Reducing Vibrations And Chatter
Vibrations when machining with extended length setups can not only cause chatter and premature tool failure, but also reduce spindle bearing life and lead to poor surface finish, dimensional control issues and premature tool wear. Shops are often forced to reduce cutting parameters to avoid chatter, decreasing productivity.
Chatter occurs when the waviness on the workpiece left by vibrations from the previous pass causes fluctuations in the cutting forces due to the variation of chip thickness. This variation then leads to more waviness and more chatter with each succeeding pass.
We have found that a simple and inexpensive cure for vibration is to cut up an old bicycle tube into flat sections long enough to wrap at least 3 to 4 times around the exposed shaft of the tool. Once wrapped, secure with cable ties. The vibration is absorbed by the rubber tube. It may take some experimentation to arrive at how many layers of wrapping are necessary for each setup. This method can be used for lathe tools as well as boring and milling tools.
Kovach & Associates
Performance Engine Building
Measuring Valve Springs
From time to time we hear concerns about variations in the “free height” of valve springs. Free height is the height/length of a valve spring as measured before installation. It is not unusual for the free height of valve springs to vary considerably.
Engineers at a major U.S. valve spring manufacturer tell us that the free height dimension is only for reference, and may vary .100? or more from spring to spring. The important dimensions are “load height” and “solid height” which must be checked on a spring tester. To verify this, we checked sets of springs on a spring tester. They checked properly for load height and solid height, even though they varied in free height by over .100?.
Another concern we hear is that the paint stripe color sometimes varies on springs with the same part number. According to the same source, this does not mean that the springs are different.
High-Tech Business Card
Every smart businessman carries business cards to distribute to potential customers. A business card can be a mini-resume about your business and should include as much pertinent information as you can jam on the front, back and inside of the card.

━━━

**TASK DIRECTIONS:** Resume the machine-shop tips above, picking up right after their final sentence.

━━━

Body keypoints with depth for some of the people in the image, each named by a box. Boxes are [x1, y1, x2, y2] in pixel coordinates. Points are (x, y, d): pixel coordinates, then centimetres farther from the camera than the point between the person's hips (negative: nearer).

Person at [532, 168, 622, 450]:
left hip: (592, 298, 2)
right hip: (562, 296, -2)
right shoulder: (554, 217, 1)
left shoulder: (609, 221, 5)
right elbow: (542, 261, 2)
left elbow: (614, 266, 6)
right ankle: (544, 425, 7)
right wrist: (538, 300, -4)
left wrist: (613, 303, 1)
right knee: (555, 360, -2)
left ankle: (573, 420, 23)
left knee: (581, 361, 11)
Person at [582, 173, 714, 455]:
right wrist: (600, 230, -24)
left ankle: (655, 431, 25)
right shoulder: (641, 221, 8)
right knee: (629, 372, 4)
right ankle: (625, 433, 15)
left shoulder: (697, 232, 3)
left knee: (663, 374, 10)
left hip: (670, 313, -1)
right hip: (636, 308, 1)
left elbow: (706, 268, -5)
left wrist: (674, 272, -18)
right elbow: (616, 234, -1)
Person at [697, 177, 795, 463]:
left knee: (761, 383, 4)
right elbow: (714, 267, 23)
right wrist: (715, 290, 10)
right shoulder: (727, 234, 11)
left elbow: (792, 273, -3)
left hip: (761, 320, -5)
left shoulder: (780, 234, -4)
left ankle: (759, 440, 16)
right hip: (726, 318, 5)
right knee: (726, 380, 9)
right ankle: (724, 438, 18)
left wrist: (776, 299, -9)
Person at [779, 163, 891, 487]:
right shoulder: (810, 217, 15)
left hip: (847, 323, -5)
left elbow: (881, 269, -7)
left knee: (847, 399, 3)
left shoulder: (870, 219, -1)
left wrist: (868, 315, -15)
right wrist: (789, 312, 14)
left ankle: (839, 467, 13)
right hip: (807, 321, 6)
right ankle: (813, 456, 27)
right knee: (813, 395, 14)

━━━

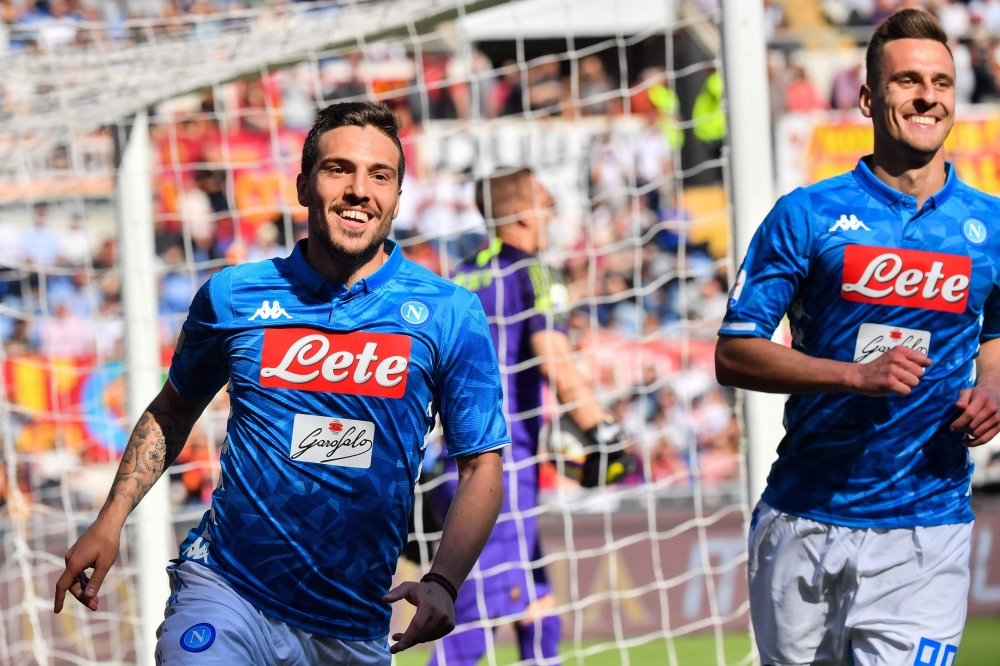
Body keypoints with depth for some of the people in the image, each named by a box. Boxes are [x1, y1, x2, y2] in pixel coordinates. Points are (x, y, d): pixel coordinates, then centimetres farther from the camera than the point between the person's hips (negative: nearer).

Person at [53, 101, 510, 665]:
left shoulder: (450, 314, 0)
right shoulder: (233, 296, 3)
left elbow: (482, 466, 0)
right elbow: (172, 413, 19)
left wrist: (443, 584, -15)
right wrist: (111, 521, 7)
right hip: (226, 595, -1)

━━━

**RESPONSE TO THE EXERCISE:**
All business cards should include this basic information: Company name, address, phone number, your name, e-mail address and website address. A card from a progressive shop might also include hours of operation, certifications such as ASE, association logos, services performed, social media addresses such as Facebook, cell phone number, etc.
With the increasing popularity of smart phones there is a new way to share your information using QR codes. These funny looking printed squares can communicate a variety of information, including your website link, phone number, text message, or even a V-Card containing the same information you print on a business card.
Any smartphone with free bar code software can easily scan the image which will upload to their phone. While a business card may get shoved in a drawer or trashed, people typically keep their phone contacts forever.
QR code generators can be found for free on the web. Create a QR code for your website, one with your phone number and one with a V-card and use them on all your printed material.
Sterling Bearing, Inc.
Kansas City, MO
Easier Valve Guide Installation
Here is a proven way of making valve guide installation into aluminum cylinder heads easier: First, freeze the valve guides. Second, heat the aluminum head in your hot tank. Then lubricate the valve guides and install them. Increased clearance from the heating and freezing makes installation a lot easier.
Engine & Performance Warehouse
Manufacturer Shop Solution: Ring Butting
Ring butting happens more often than most people realize. It can cause rapid wear and in severe cases it can destroy the entire engine. The basic cause is that the top ring gets extra hot and the ring end gap closes completely.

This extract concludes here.